The cortical dysplasia abstract reports aberrant expression of genes involved in presynaptic vesicle formation, trafficking, and signal transduction. In one to three sentences, explain why it says these pathways may be potential targets for therapeutic intervention.

[Opening SELECTED PASSAGE section]

Abstracts

Cortical dysplasia (CD) is a group of brain malformations associated with epilepsy. The malformations are often characterized by the presence of large, cytomegalic and dysmorphic neurons, which can occur in focal or widespread areas of the cortex and potentially contribute to the insurgency of seizures. For those children whose disorder resists medical treatment, surgical resection of epileptogenic foci is the best therapeutic option. However, not all children remain seizure-free after surgery. To gain further insight into this form of epilepsy and be able to generate better diagnostic and predictive tools, we generated genomic profiles of dysmorphic cytomegalic and normal-sized neurons found in surgical specimens. We hypothesize that genetic or environmental factors cause mutations leading to alterations in the transcription of genes associated with neuronal development and function that differ between cytomegalic and morphologically normal neurons. We used laser capture microdissection to isolate cytomegalic and normal appearing neurons from resected CD tissues (6 cases of focal cortical dysplasia and 6 hemimegalencephaly), and analyzed their gene expression profiles using Affymetrix microarrays. The data was normalized using RMA and analyzed using a variety of statistical algorithms developed in the Shaw Laboratory. By comparing the profiles of dysplastic versus normal neurons, we identified aberrant expression of genes involved in presynaptic vesicle formation, trafficking, and signal transduction. Molecular changes in these pathways, particularly those that lead to increased neurotransmitter release, could contribute to the epileptogenic process and therefore may represent potential targets for therapeutic intervention. We have validated the aberrant expression of many genes detected by microarray by independent assays, including quantitative RT-PCR (Q-PCR), immunohistochemistry, and [italic]in situ[/italic] hybridization. Correlations between gene expression signatures in the aberrant cells and clinical parameters such as age at seizure onset, pathology, and outcome will be discussed. We are expanding this analysis to a larger number of cases to identify targets for therapeutic intervention and to develop a molecular classification scheme for CD. (Supported by Citizens United for Research in Epilepsy (CURE) to G.D and NIH RO1 NS38992 to GWM.)

[Closing SELECTED PASSAGE section]
[Opening DATA TO EXAMINE section]

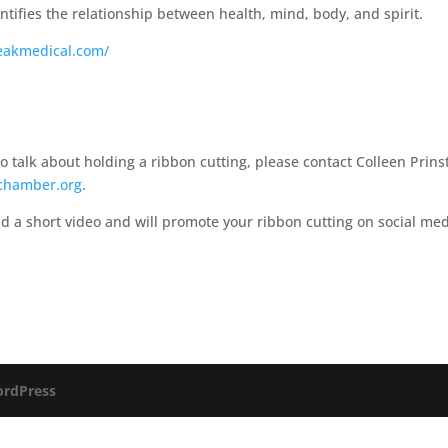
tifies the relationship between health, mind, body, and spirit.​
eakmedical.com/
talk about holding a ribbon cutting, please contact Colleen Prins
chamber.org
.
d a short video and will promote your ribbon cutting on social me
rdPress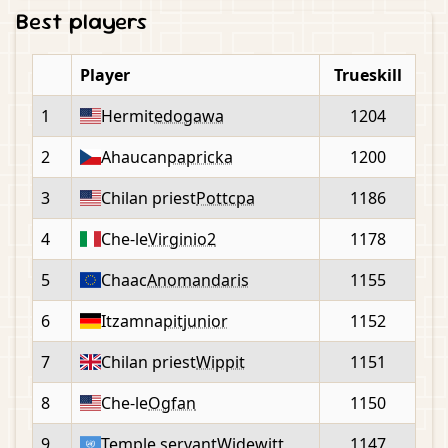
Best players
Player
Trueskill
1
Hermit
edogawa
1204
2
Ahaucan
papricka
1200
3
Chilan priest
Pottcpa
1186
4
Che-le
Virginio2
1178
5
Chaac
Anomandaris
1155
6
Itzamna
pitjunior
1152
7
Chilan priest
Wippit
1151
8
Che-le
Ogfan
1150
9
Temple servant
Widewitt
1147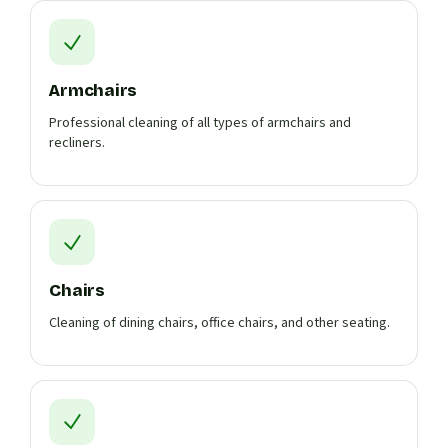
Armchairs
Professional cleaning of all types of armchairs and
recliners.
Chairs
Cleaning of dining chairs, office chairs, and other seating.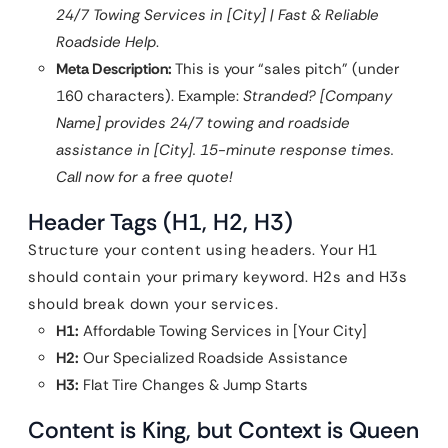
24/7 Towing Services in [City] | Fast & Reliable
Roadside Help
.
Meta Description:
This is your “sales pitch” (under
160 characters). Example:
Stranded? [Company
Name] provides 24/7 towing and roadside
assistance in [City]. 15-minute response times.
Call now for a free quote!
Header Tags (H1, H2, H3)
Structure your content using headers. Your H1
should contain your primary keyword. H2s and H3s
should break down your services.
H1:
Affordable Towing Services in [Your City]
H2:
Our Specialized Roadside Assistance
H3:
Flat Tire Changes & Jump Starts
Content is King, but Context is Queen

[Closing DATA TO EXAMINE section]
[Opening DATA TO EXAMINE section]

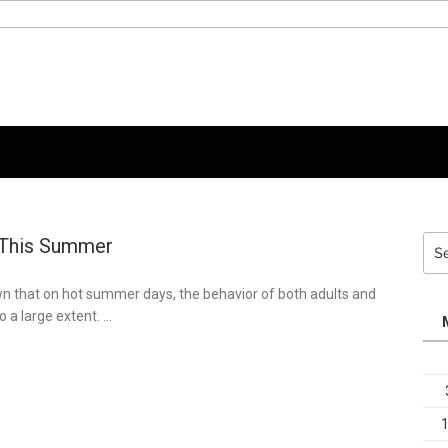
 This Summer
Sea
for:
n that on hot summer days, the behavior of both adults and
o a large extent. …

[Closing DATA TO EXAMINE section]

EXPECTED ANSWER:
Molecular changes in these pathways could contribute to the epileptogenic process, especially changes that lead to increased neurotransmitter release. For that reason, the abstract presents them as possible targets for therapy.